Grundkonzepte der Priorisierung
Lassen Sie uns einige Begriffe klären. CVE (Common Vulnerabilities and Exposures) ist die eindeutige ID, die jeder bekannten Schwachstelle zugewiesen wird (z. B. CVE-2021-44228, das berüchtigte Log4Shell). CVSS (Common Vulnerability Scoring System) ist der Standard, der den technischen Schweregrad einer Schwachstelle auf einer Skala von 0 bis 10 bewertet; 9.0+ gilt als „kritisch“. Aber CVSS allein reicht nicht aus, denn es sagt aus, „wie ernst es sein könnte“ und nicht, „wie wahrscheinlich es ist, dass es tatsächlich missbraucht wird“. Hier kommt EPSS (Exploit Prediction Scoring System) ins Spiel: Es prognostiziert die Wahrscheinlichkeit, dass eine Schwachstelle in den nächsten 30 Tagen tatsächlich ausgenutzt wird. Außerdem gibt es die KEV-Liste (Known Exploited Vulnerabilities): Schwachstellen, die nachweislich bei tatsächlichen Angriffen genutzt werden; Diese haben absolute Priorität.

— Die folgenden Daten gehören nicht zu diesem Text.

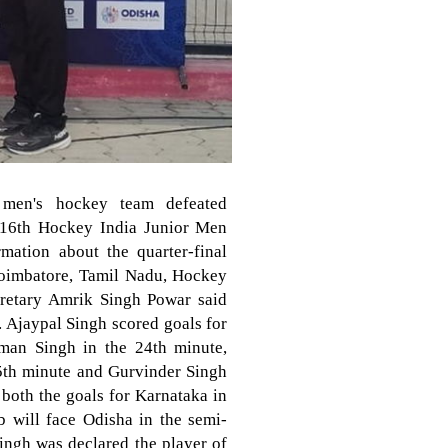
 men's hockey team defeated
e 16th Hockey India Junior Men
ation about the quarter-final
Coimbatore, Tamil Nadu, Hockey
cretary Amrik Singh Powar said
y. Ajaypal Singh scored goals for
man Singh in the 24th minute,
5th minute and Gurvinder Singh
both the goals for Karnataka in
b will face Odisha in the semi-
ingh was declared the player of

Die richtige Priorisierung kombiniert diese drei mit dem Unternehmenskontext: hoher CVSS + hoher EPSS + auf der KEV-Liste + kritischer Server mit Zugang zum Internet = sofortiger Patch. Hoher CVSS, aber niedriger EPSS + im internen Netzwerk + eingeschränkter Zugriff = geplantes Patchen.
Tabelle der Priorisierungsfaktoren
Faktor
Was steht da?
Quelle
Reicht es allein?
CVSS-Score
Technische Ernsthaftigkeit (0-10)
NVD / Anbieter
Nein, da steht nicht die Wahrscheinlichkeit
EPSS-Score
Wahrscheinlichkeit ausgebeutet zu werden (%)
FIRST.org
Nein – der Kontext sagt es nicht
KEV-Liste
Wird es tatsächlich ausgenutzt?
CISA KEV
Starkes Signal, nicht das einzige
Kritikalität von Vermögenswerten
Wie wertvoll ist der Server?
Institutionelles Inventar
Bietet Kontext
Belichtung
Ist es zum Internet hin offen oder isoliert?
Netzwerkarchitektur
Bietet Kontext
kompensatorische Kontrolle
WAF, gibt es eine Segmentierung?
Informationen zur Institution
Reduziert das Risiko
KI füllt diese Tabelle schnell aus; Es liegt jedoch in Ihrer Verantwortung, die CVSS/EPSS/KEV-Werte aus der offiziellen Quelle zu bestätigen und die Kritikalität und Gefährdung des Vermögenswerts mit institutionellem Wissen zu ergänzen.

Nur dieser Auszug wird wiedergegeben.